A tension that expands from book to screen in the adaptation of Laura Dave’s best-selling novel “The Last Thing He Told Me” lies in Hannah Hall’s (Jennifer Garner) friendship with Jules (Aisha Tyler).

The seven-episode drama series, which premiered April 14 on Apple TV+, follows Hannah and Bailey Michaels (Angourie Rice) as they are forced to come together to figure out why Bailey’s father and Hannah’s husband Owen Michaels (Nikolaj Coster-Waldau) vanishes after his tech company, The Shop, goes under FBI investigation for fraud. Hannah’s best friend since high school Jules (Aisha Tyler), a San Francisco Chronicle sports journalist, warns Owen after her colleague Max gets a tip from a source about the FBI raid. 

“She wants to hold on to her integrity. I think [Jules] has a lot of integrity, and I think that integrity extends both to her professional life and also to her personal life,” Tyler told TheWrap. “She wants to help Hannah, and she also doesn’t want to alarm Hannah and also doesn’t want to exploit that relationship or exploit her background as a journalist for either Hannah’s sake or honestly for the newspaper’s sake. It is a very fine line to walk.” 

As the mystery unfolds, taking Hannah and Bailey to Austin to connect the puzzle pieces from Bailey’s distant memory and Owen’s past, Jules and Max update them about anything they hear regarding The Shop and Owen’s fate. She does several favors for Hannah upon a phone call, driving on errands between Sausalito and San Francisco, where she works. 

“It’s something that I think you would hope anyway, that you would have that kind of integrity as a person if you’re going through a similar thing. She doesn’t want to tell them anything she doesn’t have to,” Tyler added. “By that, I don’t mean that she’s keeping secrets, but she doesn’t want to upset [Hannah] until she knows what the truth really is, and that truth has been hidden very assiduously. It takes a little while to get down to what’s really underneath.”

Author Laura Dave jokes that her husband, showrunner Josh Singer, has told stories about at least four newsrooms now after his work on “Spotlight” and “The Post.”
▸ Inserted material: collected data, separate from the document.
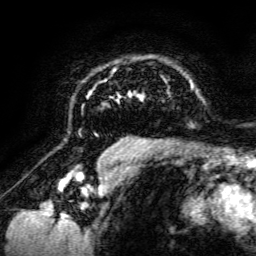
Breast MRI, one axial slice. Slice 96 of 134 in the series (ordered by position). Cropped to one breast. Dynamic contrast-enhanced series, time point 2 of 6 at this slice position (early post-contrast). 3 T. TE 4.7 ms, TR 8.9 ms. 1.2 mm slice thickness. 256 × 256 image matrix, field of view 180 × 180 mm. Female patient.
Outlined on this slice (semi-automatically segmented with operator editing):
- enhancing-tissue mask used for the functional tumour volume (all voxels passing the contrast-enhancement thresholds inside the analysis volume; usually the tumour): bounding box <78,65,194,142> (left, top, right, bottom; pixels)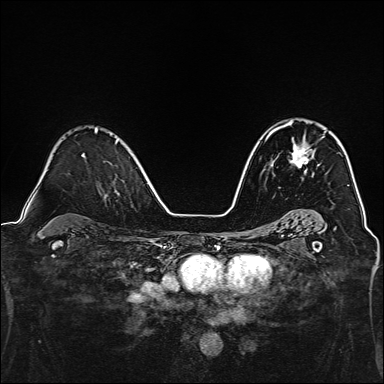
Breast MRI, one axial slice. Position 93 of 160 along the scan axis. Dynamic contrast-enhanced series, time point 2 of 7 at this slice position (early post-contrast). 1.5 T. TE 2.4 ms, TR 5.2 ms. 384 × 384 image matrix, field of view 300 × 300 mm. Female patient.
Structures marked on this image (semi-automatic segmentation, software-assisted and operator-edited):
- enhancing-tissue mask used for the functional tumour volume (all voxels passing the contrast-enhancement thresholds inside the analysis volume; usually the tumour): bounding box <277,122,314,173> (left, top, right, bottom; pixels)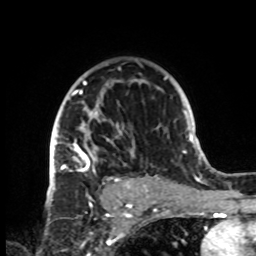
Breast MRI, one axial slice. Position 55 of 72 along the scan axis. Cropped to one breast. Dynamic contrast-enhanced series, time point 2 of 8 at this slice position (early post-contrast). 1.5 T. TE 4.2 ms, TR 7 ms. 2.2 mm slice thickness. 256 × 256 image matrix, field of view 185 × 185 mm. Female patient.
Structures marked on this image (semi-automatic segmentation, software-assisted and operator-edited):
- enhancing-tissue mask used for the functional tumour volume (all voxels passing the contrast-enhancement thresholds inside the analysis volume; usually the tumour): bounding box (x1, y1, x2, y2) in pixels: (49, 67, 147, 199)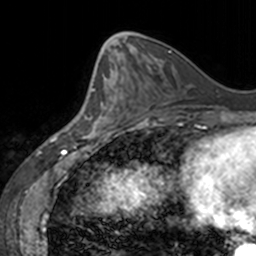
Breast MRI, one axial slice. Slice 62 of 160 in the series (ordered by position). Cropped to one breast. Dynamic contrast-enhanced series, time point 2 of 7 at this slice position (early post-contrast). 3 T. TE 1.7 ms, TR 4 ms. 1 mm slice thickness. 256 × 256 image matrix, field of view 170 × 170 mm. Female patient.
Annotated regions visible in this slice (semi-automatically segmented with operator editing):
- enhancing-tissue mask used for the functional tumour volume (all voxels passing the contrast-enhancement thresholds inside the analysis volume; usually the tumour): bounding box <77,68,123,137> (left, top, right, bottom; pixels)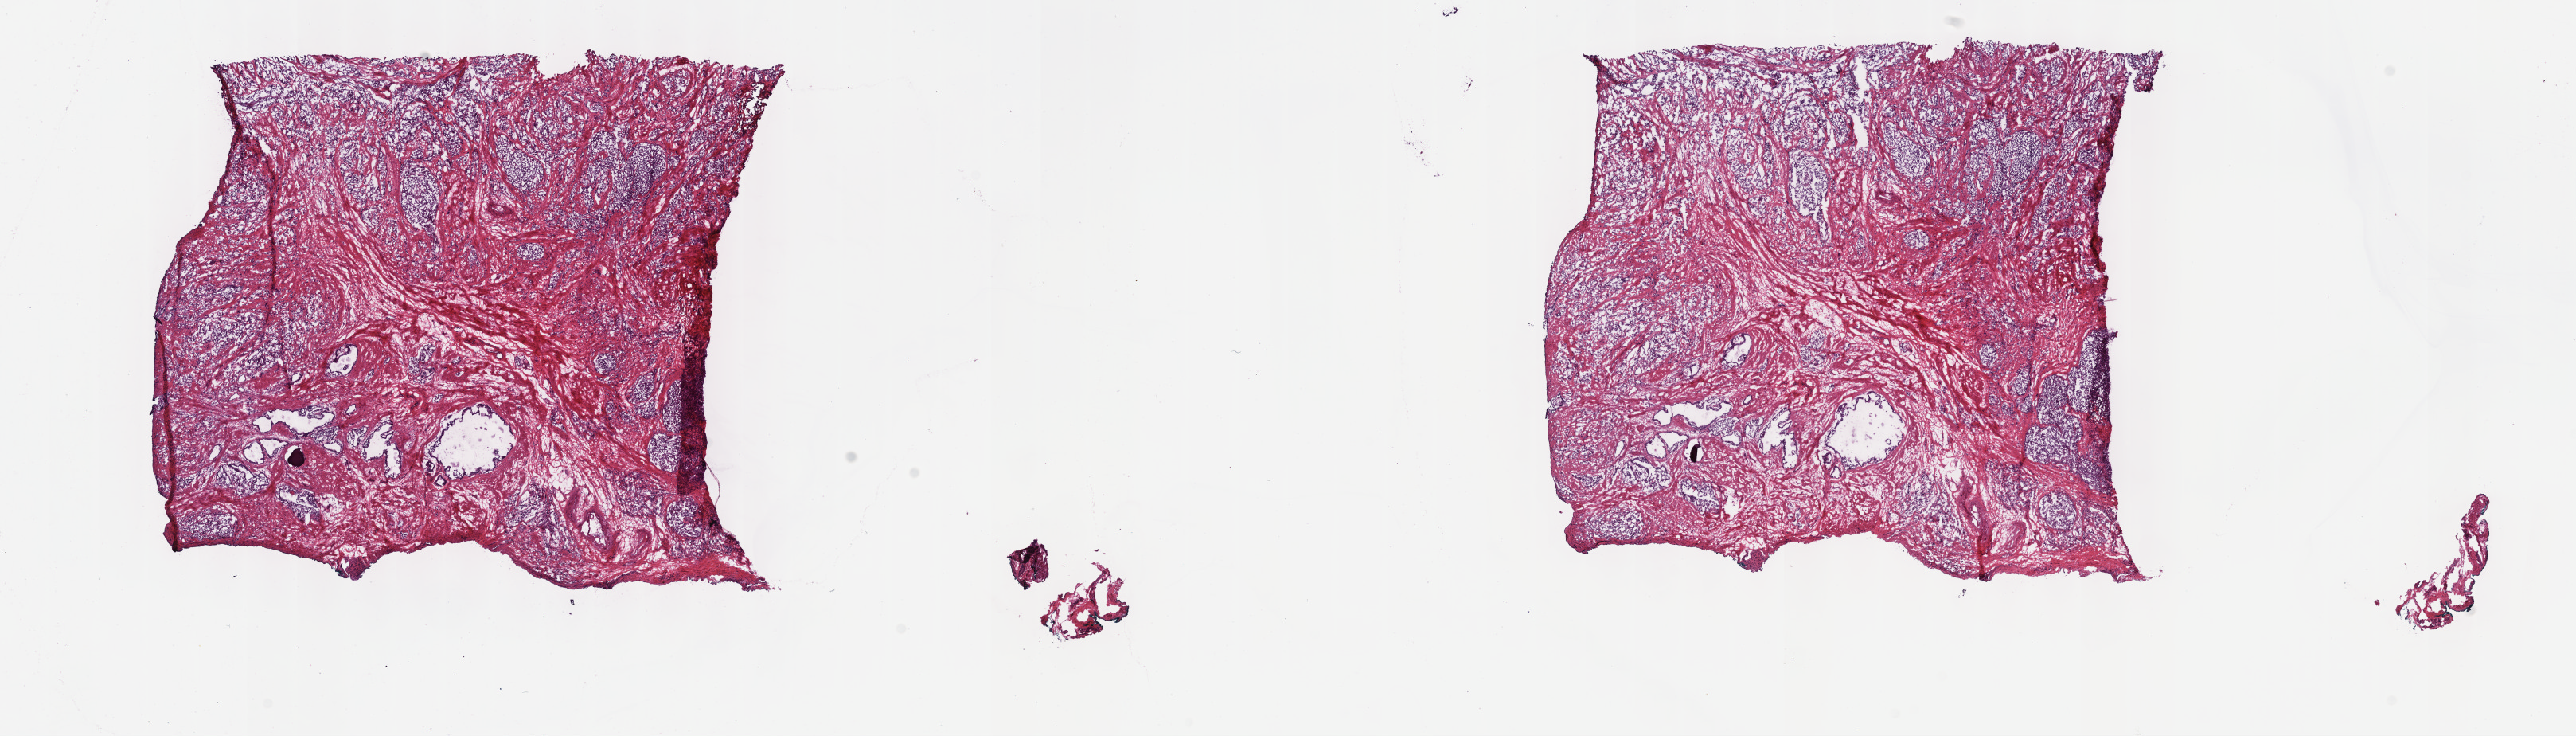
Digitized Hematoxylin and eosin (H&E) stained tissue section (whole slide) — low-resolution overview of the scanned area, about 26.2 x 7.5 mm. Frozen section from the top of the tissue portion. Primary tumour sample from the prostate. Male, age 67 years at initial diagnosis. Gleason score: 9 (5+4). Composition of this section per pathologist review: tumour cells 60%, tumour nuclei 80%, normal cells 10%, stromal cells 30%, necrosis 0%. Infiltration values recorded for this section: lymphocyte infiltration 0%, monocyte infiltration 0%, neutrophil infiltration 0%.
Diagnosis: Adenocarcinoma, NOS (prostate gland).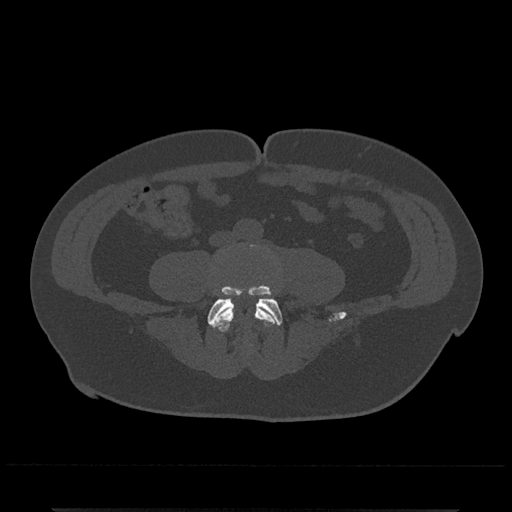
CT including the spine, one axial slice. Slice 117 of 797 in the series (ordered by position). Reconstruction kernel Br40s/3. 120 kVp. Bone window (W 1800 / L 400 HU). 0.5 mm slice thickness. 512 × 512 image matrix, field of view 393 × 393 mm. Patient: male, 67 years. Case-level facts recorded for this patient, not image findings: primary cancer: prostate.
Outlined on this slice (semi-automatically segmented with operator editing):
- L4 vertebra: bounding box [x1, y1, x2, y2] px = [212, 302, 280, 348]
- L5 vertebra: [207, 286, 283, 326]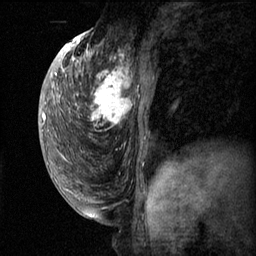
Breast MRI (dynamic contrast-enhanced), one sagittal slice; position 29 of 60 along the scan axis; dynamic contrast-enhanced series, image 2 of 3 at this slice position (ordered by acquisition); 1.5 T; TE 4.2 ms, TR 11.1 ms; 256 × 256 image matrix, field of view 180 × 180 mm. Patient: female, 50 years.
Structures marked on this image (semi-automatic segmentation, software-assisted and operator-edited):
- analysis volume of interest (the breast-tissue region the enhancement analysis was run in; not a lesion): bounding box (x1, y1, x2, y2) in pixels: (82, 56, 154, 143)
- tumour enhancement mask (voxels above the 70 % enhancement threshold inside the analysis volume of interest): (82, 56, 132, 125)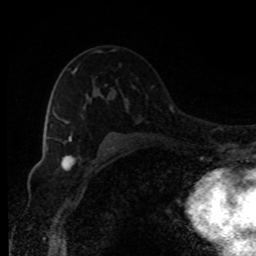
Breast MRI, one axial slice; position 56 of 80 along the scan axis; cropped to one breast; dynamic contrast-enhanced series, time point 2 of 8 at this slice position (early post-contrast); 1.5 T; TE 4.2 ms, TR 7 ms; 2 mm slice thickness; 256 × 256 image matrix. Female patient.
Structures marked on this image (semi-automatically segmented with operator editing):
- enhancing-tissue mask used for the functional tumour volume (all voxels passing the contrast-enhancement thresholds inside the analysis volume; usually the tumour): bounding box <65,67,77,141> (left, top, right, bottom; pixels)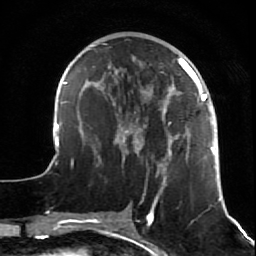
Breast MRI (dynamic contrast-enhanced), one axial slice. Position 24 of 64 along the scan axis. Cropped to one breast. Dynamic contrast-enhanced series, time point 2 of 7 at this slice position (early post-contrast). 1.5 T. TE 2.6 ms, TR 5.7 ms. 2.5 mm slice thickness. 256 × 256 image matrix. Female patient.
Structures marked on this image (semi-automatically segmented with operator editing):
- enhancing-tissue mask used for the functional tumour volume (all voxels passing the contrast-enhancement thresholds inside the analysis volume; usually the tumour): bounding box <47,43,221,201> (left, top, right, bottom; pixels)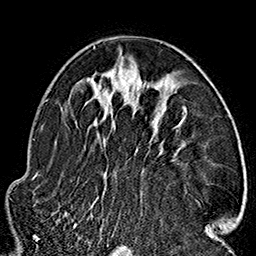
Breast MRI (dynamic contrast-enhanced), one axial slice; slice 97 of 160 in the series (ordered by position); cropped to one breast; dynamic contrast-enhanced series, time point 2 of 7 at this slice position (early post-contrast); 1.5 T; TE 2.7 ms, TR 5.1 ms; 1 mm slice thickness; 256 × 256 image matrix. Female patient.
Annotated regions visible in this slice (semi-automatically segmented with operator editing):
- enhancing-tissue mask used for the functional tumour volume (all voxels passing the contrast-enhancement thresholds inside the analysis volume; usually the tumour): bounding box (x1, y1, x2, y2) in pixels: (63, 45, 211, 233)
“We just tried to walk that fine line of like, she didn’t do anything ethically irresponsible, and some of it happened by accident,” Dave told TheWrap. “Jules was a sports editor so she wouldn’t, it was sort of a confluence of events that got them sort of right in the middle of this as well.”

Singer used his extensive experience portraying journalism to flesh out Jules as a character and expand the dynamic she brings to the story.

“I’m researching to do the reboot of ‘Bullitt’ (1986) and I’ve been working with a journalist up at the Chronicle now and so I got to go in that newsroom after the fact,” Singer told TheWrap. “It was a thrill to have another newsroom in play. I think journalists are very, very important. I think the diminishment of local journalism has been a huge problem for this country. Fortunately, I have some good contacts to talk to, when I need to ask, ‘Would this be okay for Max to not [do or say]?’ Fortunately, Marty Baron is a Laura Dave fan, so hopefully he won’t slap our wrists for anything.”